Everything may have been true at the time of writing, but details may be obsolete. For example this article refers to Neo4j. Knowing the article is 4 years old helps me understand that comment is not current.

The landscape can change quickly. The older an article the more one takes that into account. Given that this article promotes an alternative technique, Knowing the article is old allows me to wonder if any of the suggestions were gelled, and if so to what success.

In this case, since SQL has been around since the 70s, it's not surprising that the complaints are not novel, and are all likely to be true for years to come. SQL has truly enormous inertia on its side though.


The year can help for sure - is the article's content still relevant and current in your mind?
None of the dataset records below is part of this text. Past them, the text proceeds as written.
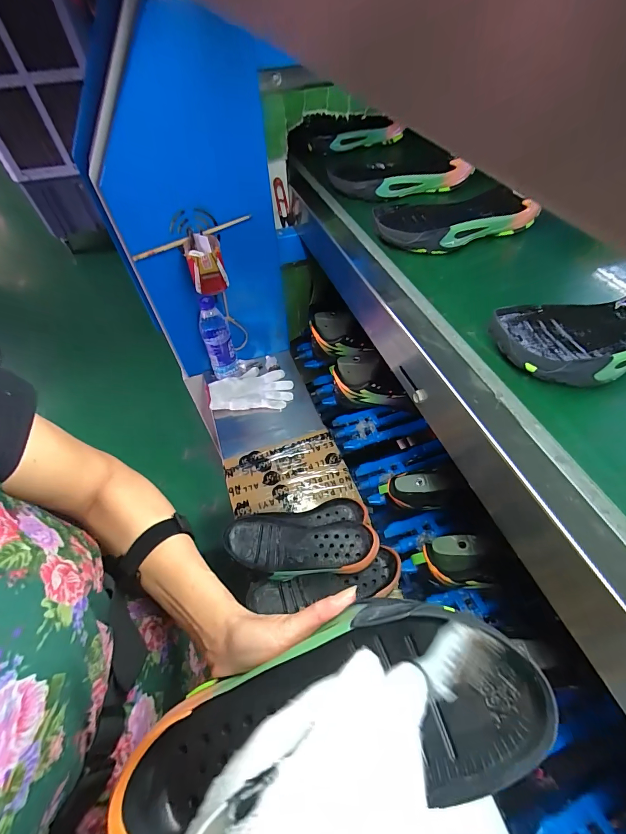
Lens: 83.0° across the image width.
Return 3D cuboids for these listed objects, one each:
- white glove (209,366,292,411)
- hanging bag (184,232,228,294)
[{"bbox_3d":[-0.149,-0.077,0.862,0.197,0.034,0.129,-4,52,1],"label":"white glove"},{"bbox_3d":[-0.201,-0.288,0.672,0.063,0.090,0.059,-13,52,-6],"label":"hanging bag"}]

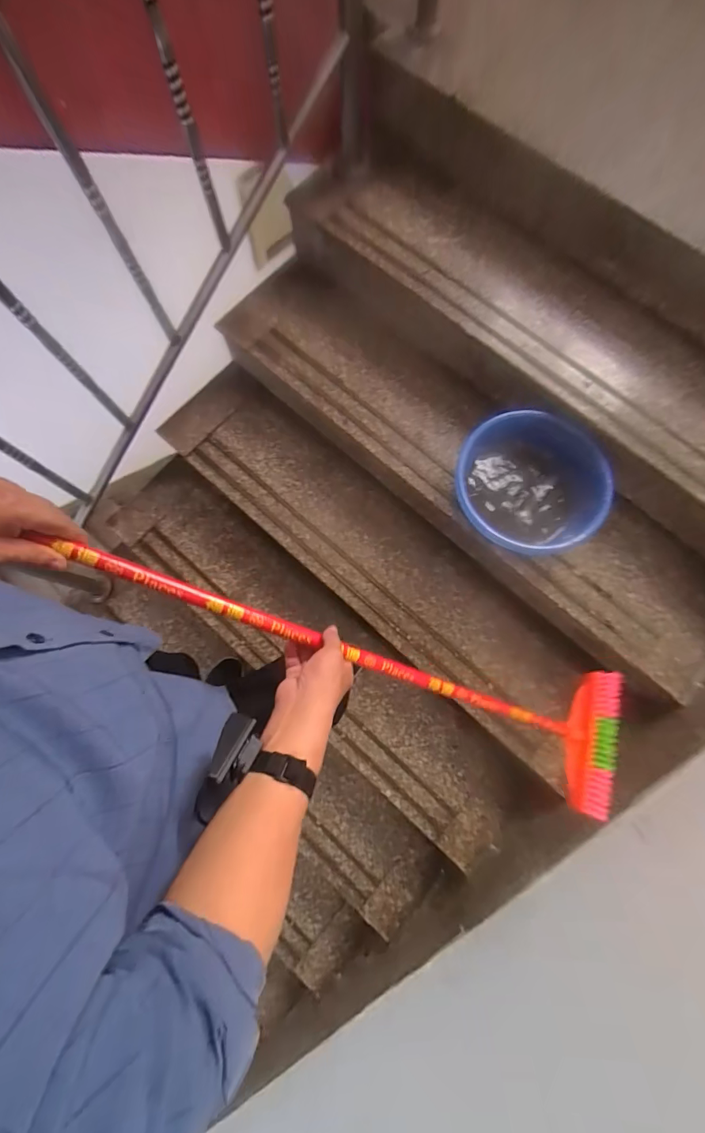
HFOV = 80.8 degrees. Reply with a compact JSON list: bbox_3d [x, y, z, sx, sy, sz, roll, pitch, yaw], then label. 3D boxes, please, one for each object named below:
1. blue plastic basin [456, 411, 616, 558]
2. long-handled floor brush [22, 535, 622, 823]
[{"bbox_3d":[0.380,-0.175,0.901,0.298,0.119,0.272,0,77,0],"label":"blue plastic basin"},{"bbox_3d":[0.063,0.145,0.586,0.879,0.047,0.218,24,77,-18],"label":"long-handled floor brush"}]

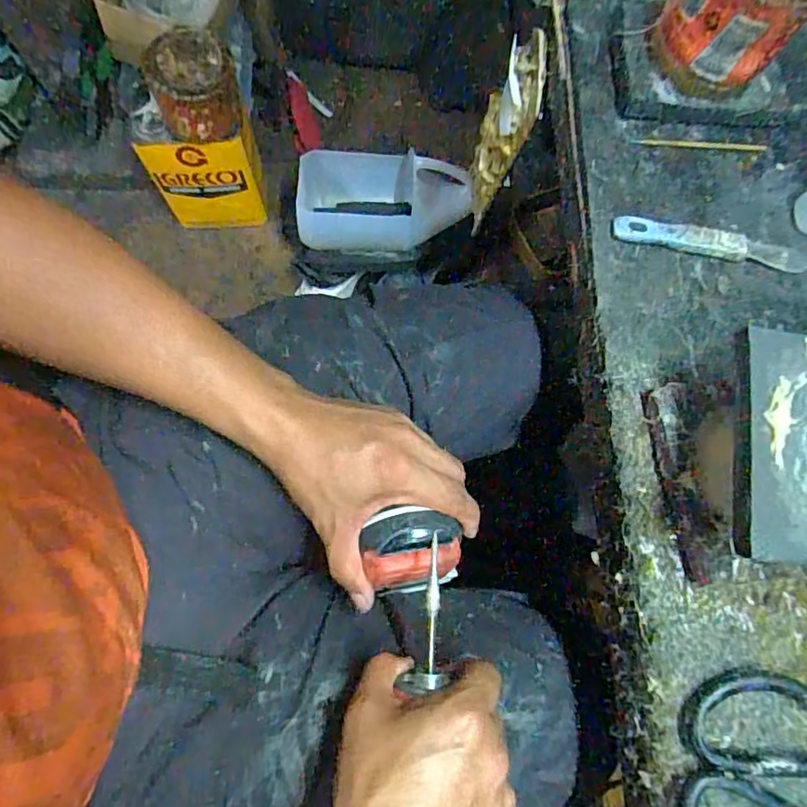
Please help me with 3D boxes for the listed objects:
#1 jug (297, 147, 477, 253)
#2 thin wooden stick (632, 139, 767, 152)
[{"bbox_3d":[-0.037,-0.313,0.871,0.250,0.110,0.137,4,76,-2],"label":"jug"},{"bbox_3d":[0.213,-0.186,0.406,0.101,0.007,0.005,-1,73,-2],"label":"thin wooden stick"}]

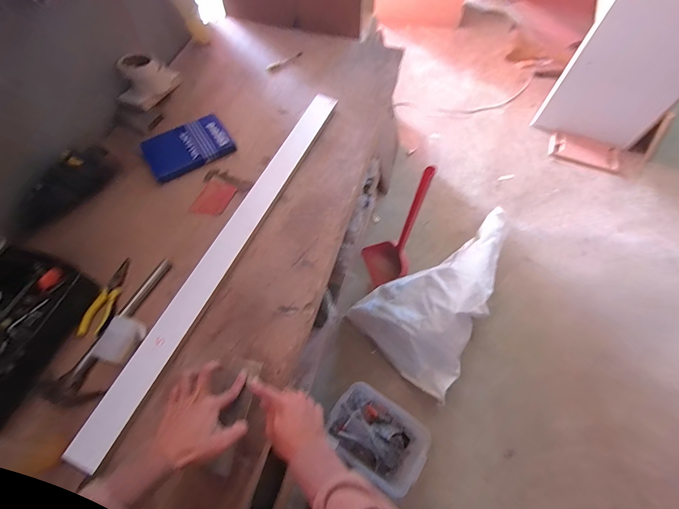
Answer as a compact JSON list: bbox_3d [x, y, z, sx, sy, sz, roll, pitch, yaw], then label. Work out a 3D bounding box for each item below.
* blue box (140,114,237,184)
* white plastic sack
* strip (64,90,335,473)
[{"bbox_3d":[-0.399,-0.283,0.868,0.224,0.035,0.135,-26,66,-11],"label":"blue box"},{"bbox_3d":[0.467,0.144,1.370,0.740,0.298,0.491,-40,69,-18],"label":"white plastic sack"},{"bbox_3d":[-0.238,-0.049,0.749,0.070,0.013,0.966,23,65,7],"label":"strip"}]

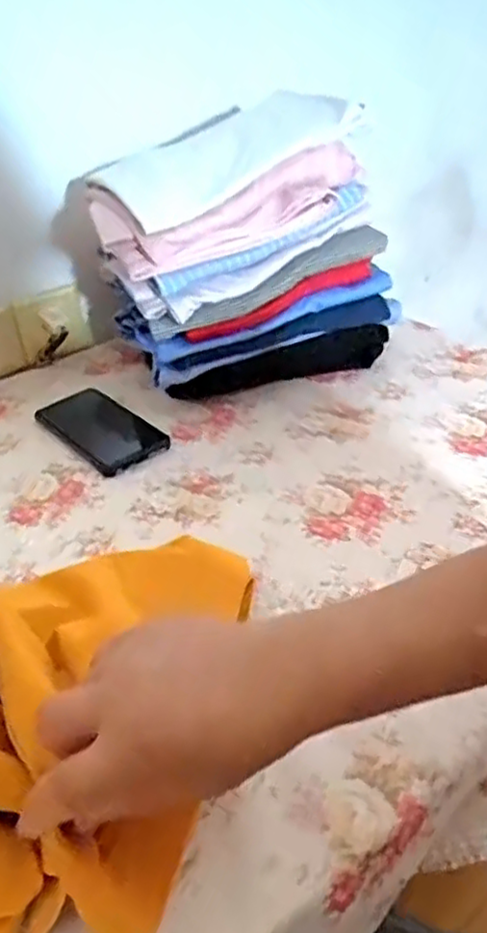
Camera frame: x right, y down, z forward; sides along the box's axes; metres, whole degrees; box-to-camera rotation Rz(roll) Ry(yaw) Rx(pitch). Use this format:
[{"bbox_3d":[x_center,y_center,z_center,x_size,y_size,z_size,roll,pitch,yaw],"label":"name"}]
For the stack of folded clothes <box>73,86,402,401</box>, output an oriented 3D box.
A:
[{"bbox_3d":[-0.002,-0.228,0.737,0.290,0.261,0.169,-17,38,-15],"label":"stack of folded clothes"}]

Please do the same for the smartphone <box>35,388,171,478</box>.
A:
[{"bbox_3d":[-0.149,-0.041,0.717,0.083,0.013,0.162,-32,44,-31],"label":"smartphone"}]

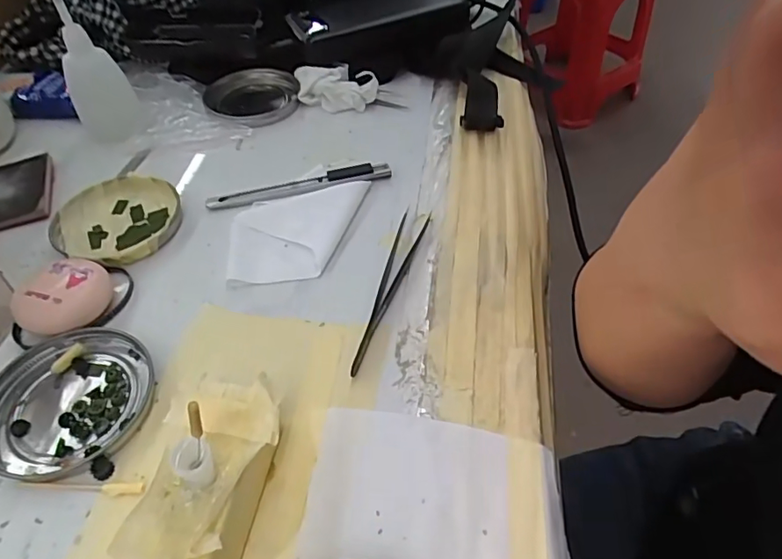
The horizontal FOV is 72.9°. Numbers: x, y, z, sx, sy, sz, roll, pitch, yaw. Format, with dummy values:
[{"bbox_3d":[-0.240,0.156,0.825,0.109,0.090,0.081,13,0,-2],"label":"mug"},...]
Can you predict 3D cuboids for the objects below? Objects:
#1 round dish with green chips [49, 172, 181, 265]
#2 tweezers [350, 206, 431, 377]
[{"bbox_3d":[-0.177,-0.042,0.346,0.078,0.009,0.074,-1,49,1],"label":"round dish with green chips"},{"bbox_3d":[0.000,0.002,0.306,0.017,0.005,0.127,12,50,11],"label":"tweezers"}]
On one hand SQL, is the most established relational db. Not sure what might drastically change about.

Python and Javascript are from the 90’s and have evolved as a language in their own way like SQL and others.

I was asking about the year as an individual comment here to understand what significance the year relative to the content of the topic it bore.


It's a HN convention for all posts: If it wasn't from within the past year or so, the year it was posted gets added to the title.

Having to think about it per-topic is just making it more complicated for no good reason. Especially since SQL does get new additions.

People posts comments like that as a reminder because the title originally didn't have it in there, someone edited it in after the comment.